··· Text for analysis ···
More than 100,000 Americans who die before their time every year wouldn’t have to if they just took on the habits of people living in the healthiest states, federal officials said Thursday.
Many studies show that different states have greatly different rates of heart disease, stroke, cancer and other diseases. U.S. Centers for Disease Control and Prevention experts used data to project just how many people died prematurely, before the age of 80, from preventable causes.
“Your longevity and health are more determined by your zip code than they are by your genetic code,” CDC director Dr. Tom Frieden told reporters.
The CDC looked at five top causes of death in the U.S. in 2010 — heart disease, cancer, chronic lower respiratory diseases, stroke and accidents — and compared death rates in the top three states to the other 47. They asked what would happen if Mississippi, for instance, all of a sudden had the same premature death rates from those diseases as Utah.
“The results of this analysis indicate that, when considered separately, 91,757 deaths from diseases of the heart, 84,443 from cancer, 28,831 from chronic lower respiratory diseases, 16,973 from cerebrovascular diseases (stroke), and 36,836 from unintentional injuries potentially could be prevented each year,” the CDC team wrote.
The southeast has long been known as the “stroke belt” and doctors know why: People exercise less, eat unhealthier diets, smoke more and are less likely to have good health insurance and good medical care.
The premature death rates for some conditions vary by as much as three-fold from one state to another, Frieden said.
What makes the healthiest states better? Often public policies, said Frieden. “Their smoking rates may be half,” he said. “Their rates of blood pressure control may be substantially higher.”
Frieden said Minneapolis-St.Paul went from having average blood pressure control rates in 1996, when about 50 percent of people had healthy blood pressure, to a 75 percent control rate in 2008. “Policies make a difference,” Frieden said.
These include subsidies to help poor people buy more fruits and vegetables and limiting where people may smoke. Tough seat belt and helmet laws help prevent accidental deaths. But perhaps the biggest influence comes from encouraging exercise, with policies to build sidewalks and make school playgrounds open to the public.
“We know that even if you don’t lose any weight, being active is the closest thing we have to a wonder drug,” Frieden said.
The CDC admits that the analysis is a theoretical exercise. People who don’t die of cancer may still die of heart disease.
In the analysis, Utah actually got one score of zero — the state seemingly had no preventable deaths from cancer, and only 35 from heart disease. Connecticut had no preventable deaths from chronic lower respiratory diseases such as emphysema, and only five from stroke. Maryland apparently suffers no avoidable accidental injuries.
··· Provided material ···
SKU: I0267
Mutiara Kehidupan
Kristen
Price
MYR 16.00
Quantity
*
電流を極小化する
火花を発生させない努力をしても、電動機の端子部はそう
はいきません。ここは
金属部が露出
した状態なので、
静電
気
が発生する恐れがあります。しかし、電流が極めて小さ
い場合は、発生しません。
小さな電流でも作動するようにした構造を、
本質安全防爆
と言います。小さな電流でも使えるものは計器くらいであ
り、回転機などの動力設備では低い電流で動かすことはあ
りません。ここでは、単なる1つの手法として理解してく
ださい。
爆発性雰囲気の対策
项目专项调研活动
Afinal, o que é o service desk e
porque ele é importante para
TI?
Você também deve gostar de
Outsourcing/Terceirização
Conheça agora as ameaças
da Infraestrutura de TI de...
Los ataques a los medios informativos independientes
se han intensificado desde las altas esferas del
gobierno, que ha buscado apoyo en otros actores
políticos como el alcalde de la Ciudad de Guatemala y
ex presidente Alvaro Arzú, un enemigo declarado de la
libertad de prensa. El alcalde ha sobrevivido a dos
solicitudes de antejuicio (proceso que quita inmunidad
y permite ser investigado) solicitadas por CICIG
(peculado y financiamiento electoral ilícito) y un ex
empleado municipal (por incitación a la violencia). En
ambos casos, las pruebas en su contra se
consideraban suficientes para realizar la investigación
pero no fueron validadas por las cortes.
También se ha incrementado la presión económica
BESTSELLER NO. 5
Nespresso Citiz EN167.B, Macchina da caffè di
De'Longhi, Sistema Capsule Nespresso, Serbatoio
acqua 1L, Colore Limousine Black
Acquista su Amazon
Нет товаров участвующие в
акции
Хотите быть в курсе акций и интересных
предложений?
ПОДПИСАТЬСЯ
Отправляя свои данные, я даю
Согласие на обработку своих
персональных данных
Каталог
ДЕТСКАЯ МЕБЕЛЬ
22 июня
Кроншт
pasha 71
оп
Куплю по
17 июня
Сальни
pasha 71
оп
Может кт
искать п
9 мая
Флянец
···
- **Try it**:
Revise the stretch of the article on preventable deaths from "More than 100,000" through "from preventable causes.", putting "government health experts" in place of "federal officials". Rely only on the article on preventable deaths to complete this work.

- **Completed exercise**:
More than 100,000 Americans who die before their time every year wouldn’t have to if they just took on the habits of people living in the healthiest states, government health experts said Thursday.
Many studies show that different states have greatly different rates of heart disease, stroke, cancer and other diseases. U.S. Centers for Disease Control and Prevention experts used data to project just how many people died prematurely, before the age of 80, from preventable causes.